Saved entries:
^^^^^^^^^^^^^^^^
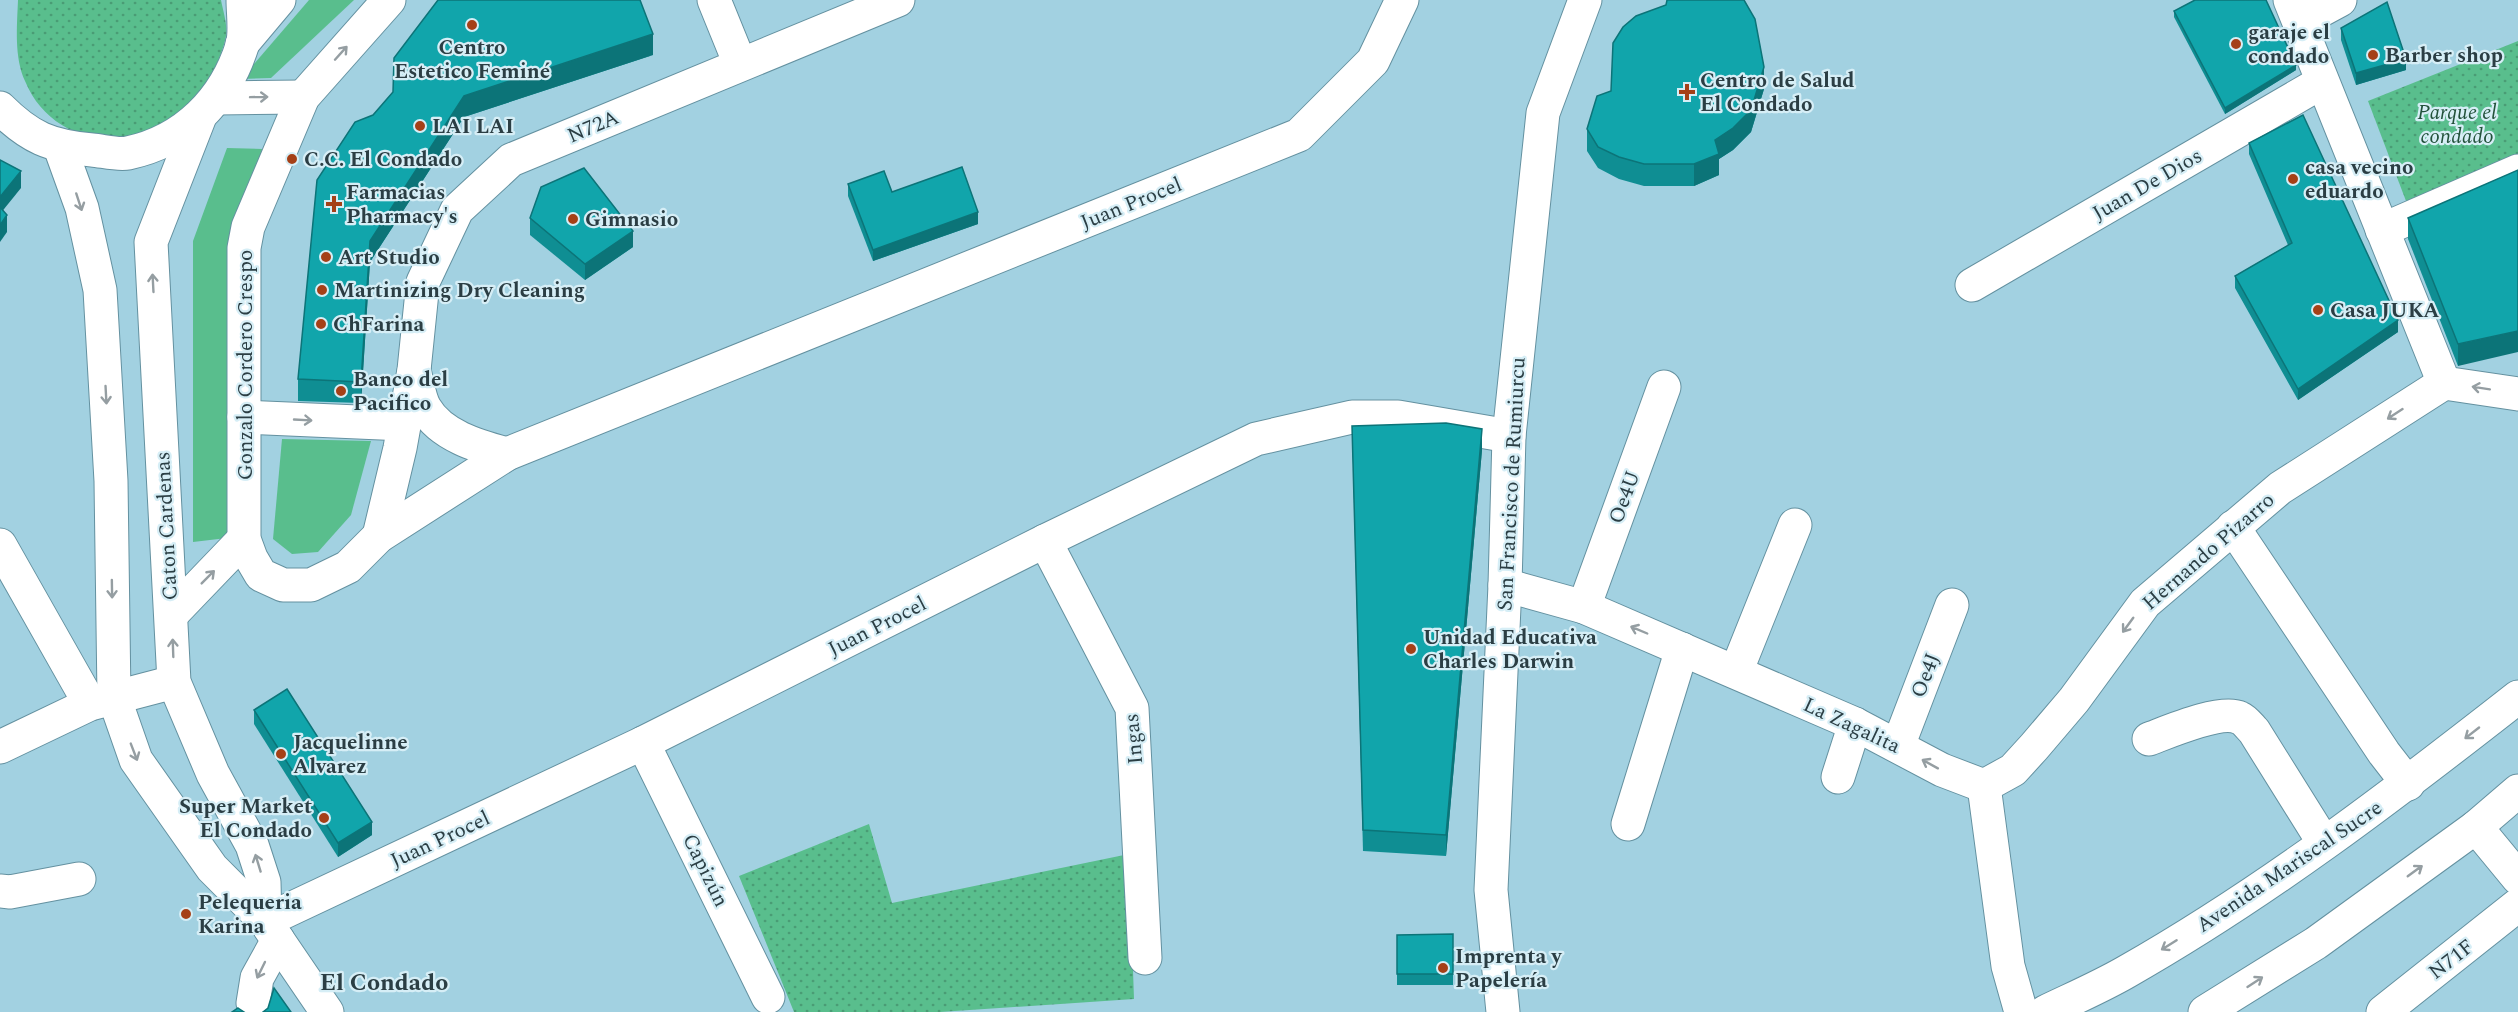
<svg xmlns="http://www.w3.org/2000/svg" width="2518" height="1012" font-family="Spectral,serif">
	<defs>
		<pattern id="park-dots" width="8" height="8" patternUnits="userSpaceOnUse" patternTransform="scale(1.5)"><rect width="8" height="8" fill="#59be8d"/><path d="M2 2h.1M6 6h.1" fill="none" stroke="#4a9c75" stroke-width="1.8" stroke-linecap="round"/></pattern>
	</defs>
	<rect width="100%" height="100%" fill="#a2d1e1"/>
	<g fill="#59be8d">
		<path d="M309 0H354L271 78 241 79Z"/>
		<path d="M227 148 263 149 232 233 227 538 193 542V241Z"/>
		<path d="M282 439 371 441 351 515 318 552 292 554 273 539Z"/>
	</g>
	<g fill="url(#park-dots)">
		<path d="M18 0H221C223 11 228 26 226 36 221 62 198 106 175 121 123 155 50 142 25 81 14 57 17 26 18 0Z"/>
		<path d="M2518 41V161L2406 201 2368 101Z"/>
		<path d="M869 824 892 903 1129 854 1134 999 940 1012H794L739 876Z"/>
	</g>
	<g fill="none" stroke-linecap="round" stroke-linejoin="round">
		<g stroke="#6491a0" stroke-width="35">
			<g id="minor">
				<path d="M389 0 303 97 248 227 244 248V539L251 558 261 575 283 585H311L348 567 379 536 507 454 1299 135 1373 61 1402 0"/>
				<path d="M714 0 740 64"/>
				<path d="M2290 0 2444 383"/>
				<path d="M2301 21 2340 0"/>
				<path d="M242 44 279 0"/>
				<path d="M216 98 303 97"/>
				<path d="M0 108C30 138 50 146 92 150 103 151 118 155 128 153 185 141 225 100 242 46 246 33 243 14 243 0"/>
				<path d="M199 119 151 242 174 682 213 774 252 845 264 882 265 921"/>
				<path d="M60 147 82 208 100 290 111 481 114 697 136 760 212 868 265 921 327 1012"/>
				<path d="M2382 230 2518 171"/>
				<path d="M1972 285 2322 82"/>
				<path d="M414 371C418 383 419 398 425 408 441 436 478 446 507 454"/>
				<path d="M2444 383 2518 394"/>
				<path d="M244 417 404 424"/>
				<path d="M2233 527 2384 753 2408 784"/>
				<path d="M379 536 400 448 414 370 423 282 457 210 511 160 898 0"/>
				<path d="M1045 541 1132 708 1145 958"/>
				<path d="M0 545 90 704"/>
				<path d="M1505 585 1584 607 1855 724 1942 770 1984 786"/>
				<path d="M1584 607 1664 387"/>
				<path d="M172 614 244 539"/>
				<path d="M1736 672 1795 525"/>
				<path d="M2149 739C2168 732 2221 709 2240 718 2245 720 2250 727 2254 731L2324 843"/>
				<path d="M643 743 768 997"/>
				<path d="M1898 746 1952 605"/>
				<path d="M0 747 90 704 174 682"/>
				<path d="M1838 777 1855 724"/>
				<path d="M1984 786 2013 770 2034 747 2074 700 2145 603 2280 488 2444 383"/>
				<path d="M1984 786 2008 966 2021 1012"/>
				<path d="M1628 824 1682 649"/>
				<path d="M2476 827 2518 878"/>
				<path d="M0 891 10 892 79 879"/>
				<path d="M265 921 643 743 1045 541 1256 439 1352 417H1398L1509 436"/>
				<path d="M253 1003 257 978 278 940"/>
				<path d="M2383 1012 2518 905"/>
			</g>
		</g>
		<g stroke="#6491a0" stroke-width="35">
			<g id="major">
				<path d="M1503 1012 1491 890 1505 585 1509 436 1543 113 1585 0"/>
				<path d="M2045 1012C2072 999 2100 987 2126 972 2265 893 2393 795 2518 697"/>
				<path d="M2205 1012 2316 943 2476 827 2518 791"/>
			</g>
		</g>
		<use href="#minor" stroke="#fff" stroke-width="33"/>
		<use href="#major" stroke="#fff" stroke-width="33"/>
	</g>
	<g fill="#0f8e93">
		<path d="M1666 5 1764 89 1751 132 1733 150 1719 159V175L1694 186H1644L1619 179 1598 168 1587 151V129Z"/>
		<path d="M2174 11 2296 70 2225 114 2174 17Z"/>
		<path d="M2341 28 2406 70 2356 85 2341 40Z"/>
		<path d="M653 55 464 117 370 262 361 403 298 401V379L373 115Z"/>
		<path d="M2249 143 2398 332 2298 400 2235 288V276L2288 245 2249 154Z"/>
		<path d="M2518 170 2458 366 2408 239V218Z"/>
		<path d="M848 184 892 192 978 224 873 261 848 196Z"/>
		<path d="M530 218 633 247 585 280 530 235Z"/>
		<path d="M1352 426 1482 450 1446 856 1363 851Z"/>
		<path d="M254 710 372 835 338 857 254 724Z"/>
		<path d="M1453 934V985H1397V935Z"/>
	</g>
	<g fill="#0c7478">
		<path d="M653 34V55L464 117 370 262 361 403V382L370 241 464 96Z"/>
		<path d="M2406 59V70L2356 85V73Z"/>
		<path d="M2296 65V70L2225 114V108Z"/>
		<path d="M1764 67V89L1751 132 1733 150 1719 159V175L1694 186V164L1715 140Z"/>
		<path d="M21 171V188L0 214V197Z"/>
		<path d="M978 212V224L873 261V250Z"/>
		<path d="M7 215V232L0 242V225Z"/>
		<path d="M633 231V247L585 280V264Z"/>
		<path d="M2398 320V332L2298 400V389Z"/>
		<path d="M2518 331V352L2458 366V344Z"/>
		<path d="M1482 429V450L1446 856V835Z"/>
		<path d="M372 822V835L338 857V843Z"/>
	</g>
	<g fill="#11a5ab" stroke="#0c7478" stroke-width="1.5">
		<path d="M438 0H640L653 34 464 96 370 241 361 382 298 379 317 180 355 122 373 115 393 92 394 58Z"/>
		<path d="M1667 0H1744L1755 19 1764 67 1751 110 1733 128 1715 140 1719 154 1694 164H1644L1619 157 1598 147 1587 129 1597 96 1611 91 1613 43 1623 27 1636 16 1666 5Z"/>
		<path d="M2195 0H2266L2296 65 2225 108 2174 11Z"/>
		<path d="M2387 2 2406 59 2356 73 2341 28Z"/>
		<path d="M2303 115 2398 320 2298 389 2235 276 2292 243 2249 143Z"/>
		<path d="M0 160 21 171 0 197Z"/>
		<path d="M962 167 978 212 873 250 848 184 884 171 892 192Z"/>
		<path d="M584 168 633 231 585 264 530 218 541 187Z"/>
		<path d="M2518 170V331L2458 344 2408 218Z"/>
		<path d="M0 207 7 215 0 225Z"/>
		<path d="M1446 423 1482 429 1446 835 1363 830 1352 426Z"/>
		<path d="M287 689 372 822 338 843 254 710Z"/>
		<path d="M1453 934V974H1397V935Z"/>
		<path d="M274 988 291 1012H263L268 1008Z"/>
		<path d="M238 1008 244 1012H232Z"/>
	</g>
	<defs><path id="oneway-shaft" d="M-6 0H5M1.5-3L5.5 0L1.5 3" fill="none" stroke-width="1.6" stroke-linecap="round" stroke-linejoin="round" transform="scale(1.5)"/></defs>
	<g stroke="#959ea2">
		<use href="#oneway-shaft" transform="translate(341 53) rotate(-48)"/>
		<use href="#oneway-shaft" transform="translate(259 97) rotate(-1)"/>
		<use href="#oneway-shaft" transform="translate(79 202) rotate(72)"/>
		<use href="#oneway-shaft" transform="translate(153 283) rotate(-93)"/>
		<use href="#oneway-shaft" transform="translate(2481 388) rotate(-171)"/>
		<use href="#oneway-shaft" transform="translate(106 395) rotate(87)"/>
		<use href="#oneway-shaft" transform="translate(2395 414) rotate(147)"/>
		<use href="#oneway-shaft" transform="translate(303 420) rotate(3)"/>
		<use href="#oneway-shaft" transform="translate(208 577) rotate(-45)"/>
		<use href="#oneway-shaft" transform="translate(112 589) rotate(89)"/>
		<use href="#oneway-shaft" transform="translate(2128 625) rotate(126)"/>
		<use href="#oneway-shaft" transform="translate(1639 630) rotate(-157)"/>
		<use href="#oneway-shaft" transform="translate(173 648) rotate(-92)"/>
		<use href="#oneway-shaft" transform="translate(2472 733) rotate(142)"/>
		<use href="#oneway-shaft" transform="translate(134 752) rotate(69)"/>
		<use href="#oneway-shaft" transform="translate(1930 764) rotate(-151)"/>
		<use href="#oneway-shaft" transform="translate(258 863) rotate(-107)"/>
		<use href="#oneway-shaft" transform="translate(2415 871) rotate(-36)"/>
		<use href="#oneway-shaft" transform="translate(2169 945) rotate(148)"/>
		<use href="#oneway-shaft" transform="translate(261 970) rotate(116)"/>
		<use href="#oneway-shaft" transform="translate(2255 982) rotate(-33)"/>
	</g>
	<g fill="#a54017" stroke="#d6eef6" stroke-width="2">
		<circle cx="472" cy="25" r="6"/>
		<circle cx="2236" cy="44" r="6"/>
		<circle cx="2373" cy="55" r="6"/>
		<path d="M1684 83h6v6h6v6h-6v6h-6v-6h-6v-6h6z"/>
		<circle cx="420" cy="126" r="6"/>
		<circle cx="292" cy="159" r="6"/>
		<circle cx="2293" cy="179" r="6"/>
		<path d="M331 195h6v6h6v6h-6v6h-6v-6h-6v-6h6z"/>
		<circle cx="573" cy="219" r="6"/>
		<circle cx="326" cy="257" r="6"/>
		<circle cx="322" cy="290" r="6"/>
		<circle cx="2318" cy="310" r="6"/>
		<circle cx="321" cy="324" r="6"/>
		<circle cx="341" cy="391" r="6"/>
		<circle cx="1411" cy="649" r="6"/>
		<circle cx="281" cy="754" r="6"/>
		<circle cx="324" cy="818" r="6"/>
		<circle cx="186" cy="914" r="6"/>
		<circle cx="1443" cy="968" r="6"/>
	</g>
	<g text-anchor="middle" stroke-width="4.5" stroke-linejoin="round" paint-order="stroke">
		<g font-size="21" font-weight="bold" fill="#2b3e44" stroke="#d6eef6" text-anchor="start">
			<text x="2248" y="39">garaje el<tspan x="2248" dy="24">condado</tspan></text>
			<text x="472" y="54" text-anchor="middle">Centro<tspan x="472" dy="24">Estetico Feminé</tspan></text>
			<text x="2385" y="62">Barber shop</text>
			<text x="1700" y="87">Centro de Salud<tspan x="1700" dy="24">El Condado</tspan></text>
			<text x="432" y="133">LAI LAI</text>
			<text x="304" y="166">C.C. El Condado</text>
			<text x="2305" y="174">casa vecino<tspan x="2305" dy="24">eduardo</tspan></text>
			<text x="346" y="199">Farmacias<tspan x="346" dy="24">Pharmacy's</tspan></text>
			<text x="585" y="226">Gimnasio</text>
			<text x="338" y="264">Art Studio</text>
			<text x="334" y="297">Martinizing Dry Cleaning</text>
			<text x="2330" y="317">Casa JUKA</text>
			<text x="333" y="331">ChFarina</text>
			<text x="353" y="386">Banco del<tspan x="353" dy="24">Pacifico</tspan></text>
			<text x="1423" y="644">Unidad Educativa<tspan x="1423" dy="24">Charles Darwin</tspan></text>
			<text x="293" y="749">Jacquelinne<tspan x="293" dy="24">Alvarez</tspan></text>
			<text x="312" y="813" text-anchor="end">Super Market<tspan x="312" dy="24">El Condado</tspan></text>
			<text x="198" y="909">Pelequeria<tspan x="198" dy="24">Karina</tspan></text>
			<text x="1455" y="963">Imprenta y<tspan x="1455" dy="24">Papelería</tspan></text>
		</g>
		<g font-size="21" font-style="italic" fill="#22523b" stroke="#d6eef6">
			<text x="2457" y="119">Parque el<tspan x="2457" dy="24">condado</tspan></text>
		</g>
		<g font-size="21" fill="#2b3e44" stroke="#d6eef6">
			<text transform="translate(593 126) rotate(-23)" y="7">N72A</text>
			<text transform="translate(2147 184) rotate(-30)" y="7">Juan De Dios</text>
			<text transform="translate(1131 203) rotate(-22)" y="7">Juan Procel</text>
			<text transform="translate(245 365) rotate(-90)" y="7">Gonzalo Cordero Crespo</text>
			<text transform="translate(1511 484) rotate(-87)" y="7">San Francisco de Rumiurcu</text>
			<text transform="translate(1624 497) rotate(-70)" y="7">Oe4U</text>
			<text transform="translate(166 526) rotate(-93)" y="7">Caton Cardenas</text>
			<text transform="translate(2208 551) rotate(-41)" y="7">Hernando Pizarro</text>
			<text transform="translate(877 626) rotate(-27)" y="7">Juan Procel</text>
			<text transform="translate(1925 675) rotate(-69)" y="7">Oe4J</text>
			<text transform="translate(1852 725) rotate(25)" y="7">La Zagalita</text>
			<text transform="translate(1133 739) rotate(-95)" y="7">Ingas</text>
			<text transform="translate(440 839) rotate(-25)" y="7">Juan Procel</text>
			<text transform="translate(2289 866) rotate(-34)" y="7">Avenida Mariscal Sucre</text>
			<text transform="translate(706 870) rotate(64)" y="7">Capizún</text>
			<text transform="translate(2451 959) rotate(-38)" y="7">N71F</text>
		</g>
		<g font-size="24" font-weight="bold" fill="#2b3e44" stroke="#d6eef6">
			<text x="384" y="990">El Condado</text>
		</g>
	</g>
</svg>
^^^^^^^^^^^^^^^^
EXERCISE: Go line by line through the data, copying each one that contains the word "linejoin".

SOLUTION:
	<g fill="none" stroke-linecap="round" stroke-linejoin="round">
	<defs><path id="oneway-shaft" d="M-6 0H5M1.5-3L5.5 0L1.5 3" fill="none" stroke-width="1.6" stroke-linecap="round" stroke-linejoin="round" transform="scale(1.5)"/></defs>
	<g text-anchor="middle" stroke-width="4.5" stroke-linejoin="round" paint-order="stroke">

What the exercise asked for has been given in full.